Il primo, inaugurato il 4 novembre 1929 è opera di Paolo Boldrin che nel settembre dello stesso anno inaugura il monumento ai caduti della frazione di Ponte di Brenta e negli anni precedenti quelli di Agna, Albignasego, Monselice, Piove di Sacco, Vigorovea di Sant’Angelo di Piove. Tra gli autori più fecondi nel nostro territorio nel trattare opere a carattere commemorativo, Boldrin è reduce di guerra, internato a Mauthausen, dove lascia un’opera a memoria dei soldati morti nel campo d’internamento. La famiglia ha a Monselice una ditta di marmi che spesso provvede alla fornitura di materiale per queste opere.

Maritan cita i monumenti ai caduti di tutte le guerre del territorio comunale di Arzergrande, incluso l’altro manufatto ai caduti della Grande Guerra, conservato nella frazione di Vallonga. Il monumento è stato inaugurato il 4 novembre 1922, ed è opera della ditta Domenico Tedeschi e figlio, che nello stesso anno realizza il monumento ai caduti di Roncajette di Ponte San Nicolò. L’opera è di semplice fattura, un basamento quadrangolare da cui si diparte una colonna sopra cui svetta un’aquila vittoriosa. Sul fronte nord e quello sud due testi epigrafici mentre sui lati est e ovest l’elenco dei caduti e dispersi. Sul basamento è presente anche una lastra marmorea in cui è scolpito il testo del Bollettino della Vittoria (v. foto in alto). Sulla parte sinistra una sagoma lascia intuire che vi fosse un rilievo bronzeo che, stando alla forma, sembrerebbe essere simile a quello presente nel monumento ai caduti di Codevigo (v. foto sotto), ad opera della ditta romana Corinthia di Torquato Tamagnini (vedi lacune sulla parte destra e sinistra della lastra marmorea).

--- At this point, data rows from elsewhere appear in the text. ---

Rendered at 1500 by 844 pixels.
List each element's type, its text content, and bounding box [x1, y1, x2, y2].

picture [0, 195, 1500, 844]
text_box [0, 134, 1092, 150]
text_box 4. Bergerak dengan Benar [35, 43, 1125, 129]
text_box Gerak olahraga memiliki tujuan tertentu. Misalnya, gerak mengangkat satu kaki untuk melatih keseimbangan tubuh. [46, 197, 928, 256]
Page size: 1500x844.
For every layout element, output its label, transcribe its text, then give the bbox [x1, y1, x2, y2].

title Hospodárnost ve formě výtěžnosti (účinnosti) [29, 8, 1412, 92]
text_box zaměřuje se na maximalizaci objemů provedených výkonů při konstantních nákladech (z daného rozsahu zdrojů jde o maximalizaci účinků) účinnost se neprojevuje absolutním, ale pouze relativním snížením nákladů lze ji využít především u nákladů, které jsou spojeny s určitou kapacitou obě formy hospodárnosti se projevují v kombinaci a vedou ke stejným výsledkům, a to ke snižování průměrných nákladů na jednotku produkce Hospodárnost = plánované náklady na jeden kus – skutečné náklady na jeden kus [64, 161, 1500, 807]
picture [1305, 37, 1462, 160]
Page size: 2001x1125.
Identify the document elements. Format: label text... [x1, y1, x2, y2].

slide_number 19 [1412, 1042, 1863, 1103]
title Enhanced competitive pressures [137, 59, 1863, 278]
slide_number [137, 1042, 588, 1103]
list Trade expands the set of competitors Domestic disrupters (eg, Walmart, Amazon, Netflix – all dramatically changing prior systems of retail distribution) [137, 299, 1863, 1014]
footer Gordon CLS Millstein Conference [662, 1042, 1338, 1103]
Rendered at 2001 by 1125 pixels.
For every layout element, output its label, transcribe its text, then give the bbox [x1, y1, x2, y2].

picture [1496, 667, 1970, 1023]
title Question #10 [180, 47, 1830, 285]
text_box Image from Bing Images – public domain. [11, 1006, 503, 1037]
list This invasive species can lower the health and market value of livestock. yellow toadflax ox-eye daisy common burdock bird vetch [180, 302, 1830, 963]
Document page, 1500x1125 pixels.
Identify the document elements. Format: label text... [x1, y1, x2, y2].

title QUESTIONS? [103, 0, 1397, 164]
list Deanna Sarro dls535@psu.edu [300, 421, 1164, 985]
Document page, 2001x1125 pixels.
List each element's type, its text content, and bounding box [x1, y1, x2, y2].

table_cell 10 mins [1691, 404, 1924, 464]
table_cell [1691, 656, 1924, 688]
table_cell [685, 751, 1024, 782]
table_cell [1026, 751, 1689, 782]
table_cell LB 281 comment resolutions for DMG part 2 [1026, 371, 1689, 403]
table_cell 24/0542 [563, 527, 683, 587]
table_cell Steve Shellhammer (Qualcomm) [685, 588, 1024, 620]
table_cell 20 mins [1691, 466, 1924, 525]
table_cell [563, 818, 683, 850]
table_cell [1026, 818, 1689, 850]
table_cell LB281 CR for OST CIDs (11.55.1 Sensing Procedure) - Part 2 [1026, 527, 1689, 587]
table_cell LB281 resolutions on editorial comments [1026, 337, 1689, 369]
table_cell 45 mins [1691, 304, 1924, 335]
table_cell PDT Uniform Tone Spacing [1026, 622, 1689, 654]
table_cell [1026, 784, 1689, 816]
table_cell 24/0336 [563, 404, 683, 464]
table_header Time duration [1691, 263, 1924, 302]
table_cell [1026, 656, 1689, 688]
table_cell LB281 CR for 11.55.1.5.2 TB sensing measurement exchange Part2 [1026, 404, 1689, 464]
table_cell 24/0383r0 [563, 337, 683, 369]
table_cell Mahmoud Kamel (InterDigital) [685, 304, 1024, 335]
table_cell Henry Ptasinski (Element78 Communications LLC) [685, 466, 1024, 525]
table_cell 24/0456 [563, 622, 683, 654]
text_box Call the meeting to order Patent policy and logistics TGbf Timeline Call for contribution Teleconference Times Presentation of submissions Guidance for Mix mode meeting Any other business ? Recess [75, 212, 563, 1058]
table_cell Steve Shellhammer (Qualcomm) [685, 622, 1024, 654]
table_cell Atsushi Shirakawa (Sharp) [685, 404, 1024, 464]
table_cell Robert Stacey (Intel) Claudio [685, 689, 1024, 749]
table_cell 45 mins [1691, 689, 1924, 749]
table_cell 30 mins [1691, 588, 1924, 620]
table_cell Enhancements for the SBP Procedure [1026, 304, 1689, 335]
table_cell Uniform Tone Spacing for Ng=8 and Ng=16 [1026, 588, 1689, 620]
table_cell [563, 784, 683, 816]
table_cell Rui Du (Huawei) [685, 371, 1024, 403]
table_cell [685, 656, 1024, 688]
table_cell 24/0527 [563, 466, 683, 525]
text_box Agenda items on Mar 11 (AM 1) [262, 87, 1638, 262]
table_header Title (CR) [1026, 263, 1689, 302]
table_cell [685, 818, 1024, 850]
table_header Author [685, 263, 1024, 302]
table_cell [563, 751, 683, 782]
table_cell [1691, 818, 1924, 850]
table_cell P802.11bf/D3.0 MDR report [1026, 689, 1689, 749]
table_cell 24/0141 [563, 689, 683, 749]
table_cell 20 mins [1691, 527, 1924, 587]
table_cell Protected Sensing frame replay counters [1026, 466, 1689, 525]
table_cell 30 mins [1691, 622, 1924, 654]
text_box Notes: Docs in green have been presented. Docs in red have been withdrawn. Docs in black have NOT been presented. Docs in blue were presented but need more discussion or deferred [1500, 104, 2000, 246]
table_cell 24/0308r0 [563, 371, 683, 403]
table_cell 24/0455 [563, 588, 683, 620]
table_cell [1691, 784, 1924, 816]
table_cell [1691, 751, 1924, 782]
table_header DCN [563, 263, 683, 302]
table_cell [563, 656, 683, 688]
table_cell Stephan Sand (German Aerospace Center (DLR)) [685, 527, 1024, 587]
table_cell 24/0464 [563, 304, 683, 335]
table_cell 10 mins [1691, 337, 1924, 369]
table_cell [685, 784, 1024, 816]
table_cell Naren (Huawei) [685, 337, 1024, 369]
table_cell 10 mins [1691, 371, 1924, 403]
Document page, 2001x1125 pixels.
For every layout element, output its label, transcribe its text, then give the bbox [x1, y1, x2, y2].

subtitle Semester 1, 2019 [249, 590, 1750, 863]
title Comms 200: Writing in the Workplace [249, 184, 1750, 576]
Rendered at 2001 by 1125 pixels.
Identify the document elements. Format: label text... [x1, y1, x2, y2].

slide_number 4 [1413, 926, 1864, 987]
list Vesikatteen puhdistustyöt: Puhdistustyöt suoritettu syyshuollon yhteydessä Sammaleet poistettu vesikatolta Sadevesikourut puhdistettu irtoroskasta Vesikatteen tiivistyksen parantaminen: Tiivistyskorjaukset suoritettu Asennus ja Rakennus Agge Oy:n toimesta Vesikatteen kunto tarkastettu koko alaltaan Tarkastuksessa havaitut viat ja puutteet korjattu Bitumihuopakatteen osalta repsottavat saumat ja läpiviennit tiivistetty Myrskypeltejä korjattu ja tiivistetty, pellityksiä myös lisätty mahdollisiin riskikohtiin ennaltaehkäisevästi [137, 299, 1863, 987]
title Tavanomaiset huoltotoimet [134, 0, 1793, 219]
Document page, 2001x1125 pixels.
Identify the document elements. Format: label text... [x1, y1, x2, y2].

Bollettino della Vittoria sul monumento ai Caduti di Codevigo
Bollettino della Vittoria sul monumento ai Caduti di Codevigo

Questa piccola pubblicazione aiuta a ricomporre un importante tassello della storia della Grande Guerra e restituisce a questi manufatti il valore che era stato originariamente loro attribuito: il fare memoria e l’essere da monito alle future generazioni.